A Gray upper case letters: all but one (when 4-9 sequences), or >=90% (when 10 or more sequences).
a Gray lower case letters: >50% (when 3 or more sequences).
. Gray period ("dot"): "similar", >=90% in a single similarity group (therefore 100% in a single similarity group if there are fewer than 10 sequences).

ILMV AC (hydrophobic, not aromatic)
FYW (aromatic)
NQ ST Y (polar, not charged)
DEKR H (charged)
GP (P is helix-breaking; turns frequently include one or both)
Note that Y is included in both aromatic and polar, not charged.

Statistics:

The length of each sequence (exclusive of gaps/dashes) is given.
The length of the sequences in the alignment, including gaps/dashes, is given in the Consensus line below the aligned sequences.
The number of identical residues, and percentage of identical residues, relative to the first ("Reference") sequence. For the percentage, the denominator is the length of the sequence, regardless of whether the reference sequence is shorter.
Counts and percentages of various residues and groups of residues. More amino acids or groups can be added on request (emartz@microbio.umass.edu).
Net charge near neutral pH.
Number of gaps (groups of one or more consecutive dashes), dashes ("gapped" positions), and dashes as percentage of the length (denominator includes dashes).

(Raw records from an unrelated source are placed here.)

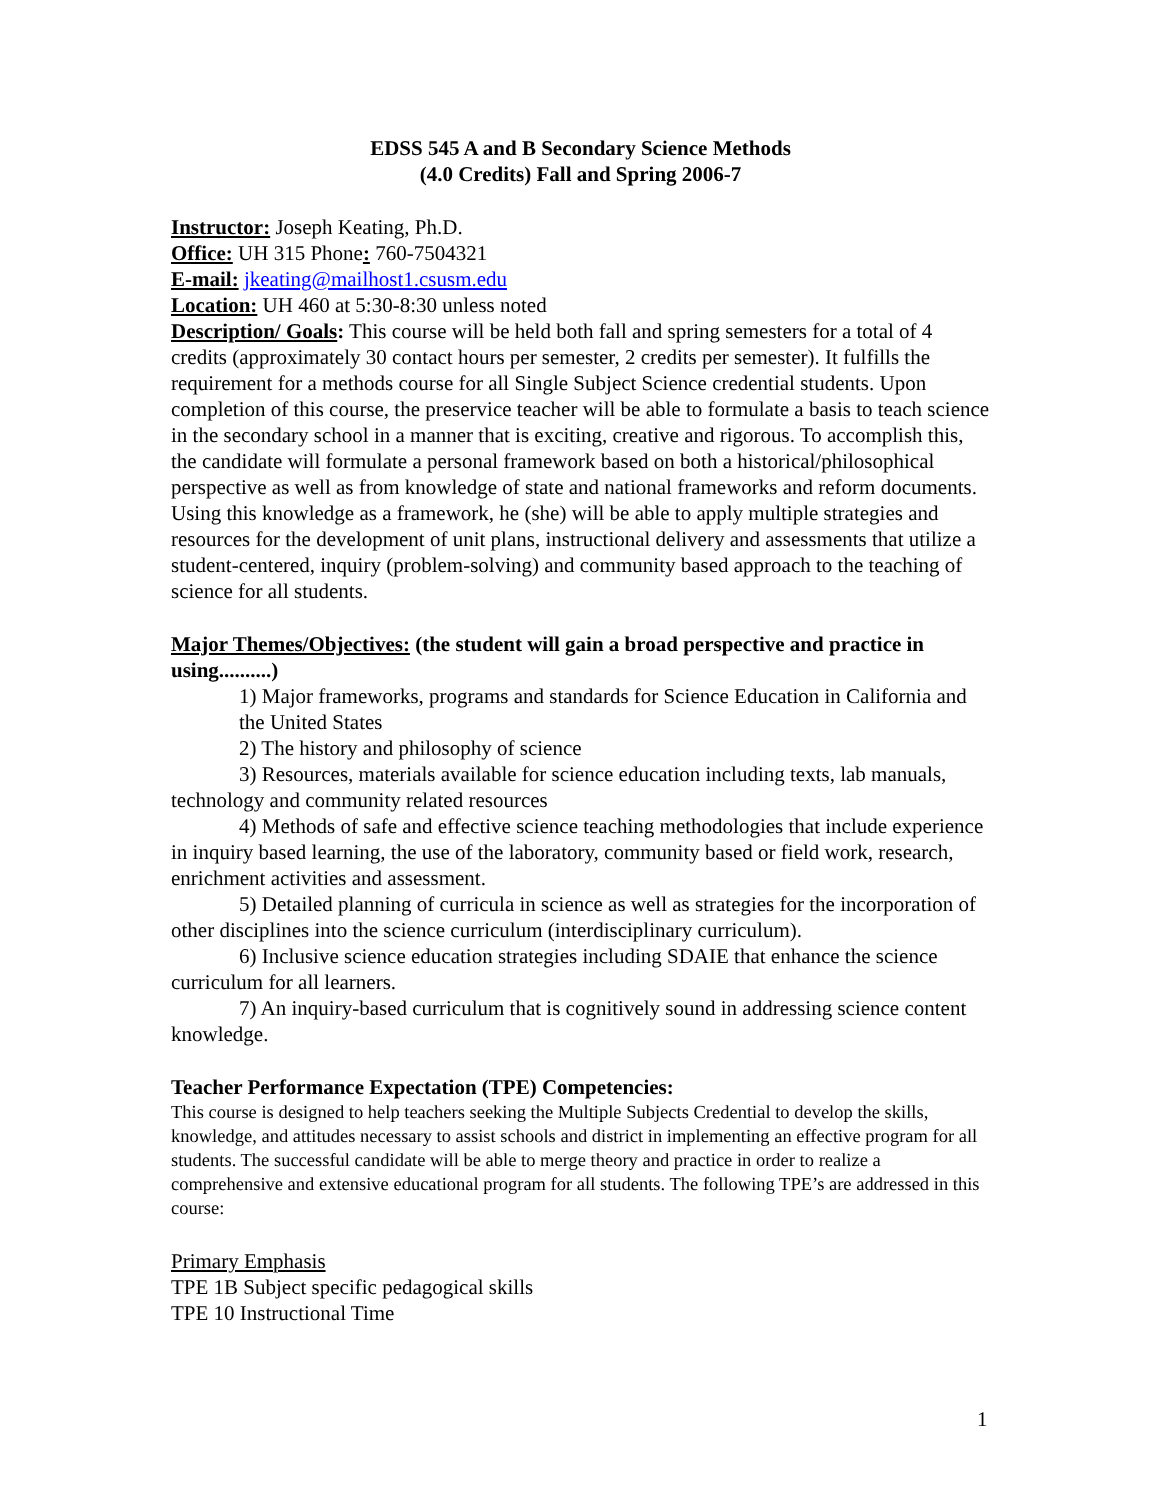EDSS 545 A and B Secondary Science Methods
(4.0 Credits) Fall and Spring 2006-7
Instructor: Joseph Keating, Ph.D.
Office: UH 315 Phone: 760-7504321
E-mail: jkeating@mailhost1.csusm.edu
Location: UH 460 at 5:30-8:30 unless noted
Description/ Goals: This course will be held both fall and spring semesters for a total of 4 credits (approximately 30 contact hours per semester, 2 credits per semester). It fulfills the requirement for a methods course for all Single Subject Science credential students. Upon completion of this course, the preservice teacher will be able to formulate a basis to teach science in the secondary school in a manner that is exciting, creative and rigorous. To accomplish this, the candidate will formulate a personal framework based on both a historical/philosophical perspective as well as from knowledge of state and national frameworks and reform documents. Using this knowledge as a framework, he (she) will be able to apply multiple strategies and resources for the development of unit plans, instructional delivery and assessments that utilize a student-centered, inquiry (problem-solving) and community based approach to the teaching of science for all students.
Major Themes/Objectives: (the student will gain a broad perspective and practice in using..........)
1) Major frameworks, programs and standards for Science Education in California and the United States
2) The history and philosophy of science
3) Resources, materials available for science education including texts, lab manuals, technology and community related resources
4) Methods of safe and effective science teaching methodologies that include experience in inquiry based learning, the use of the laboratory, community based or field work, research, enrichment activities and assessment.
5) Detailed planning of curricula in science as well as strategies for the incorporation of other disciplines into the science curriculum (interdisciplinary curriculum).
6) Inclusive science education strategies including SDAIE that enhance the science curriculum for all learners.
7) An inquiry-based curriculum that is cognitively sound in addressing science content knowledge.
Teacher Performance Expectation (TPE) Competencies:
This course is designed to help teachers seeking the Multiple Subjects Credential to develop the skills, knowledge, and attitudes necessary to assist schools and district in implementing an effective program for all students. The successful candidate will be able to merge theory and practice in order to realize a comprehensive and extensive educational program for all students. The following TPE’s are addressed in this course:
Primary Emphasis
TPE 1B Subject specific pedagogical skills
TPE 10 Instructional Time
1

Errors Detected and Reported

The following conditions are detected and reported. Each of these can be demonstrated with one of the Demo tests provided.

No header. Demo: Header Missing.
Illegal characters not representing amino acids. Demo: Illegal Characters.
Nucleic acid sequence instead of protein sequence. Demo: DNA/RNA.
Legal but ambiguous amino acid characters BJOUXZ. Demo: 1: With Gaps, Ambiguous AA.
A single sequence containing gaps (dashes), hence not an alignment. Demo: 1: With Gaps, Ambiguous AA.
Alignment having sequences of different lengths. Demo: Mismatched Lengths.
Header containing more than one distinct 6- or 10-character UniProt Accesion Numbers. Demo: Multiple accession numbers.

3D Structures (PDB Codes)

When a sequence has an empirical 3D structure in the Protein Data Bank, you may add "PDB=xxxx" to the header, where xxxx is the PDB accession code. Such PDB codes will appear in a "3D" column in the Statistics table, linked to display the corresponding structures in FirstGlance in Jmol. The addition must be before >> or >>>. Example: Demo "9: Pilins".

>>> & >>: Descriptions

Group Descriptions: If you add, for example, ">>> Aligned by MAFFT" to the end of a header, this will be displayed above the table of sequences, with a light green background. Such a group description would normally be added to only one header in a group of sequences. If several headers contain ">>>", the descriptions will be concatenated. Example: Gal4 Demo.

Sequence Descriptions: If you add, for example, ">> Mutant Y57W" to the end of a header, when you touch the Taxon in this row with the mouse, this sequence descripton will be shown above the table of sequences, with a pink background. Example: Gal4 Demo.

">>>" and ">>" can be in either order, but both must be at the end of the header.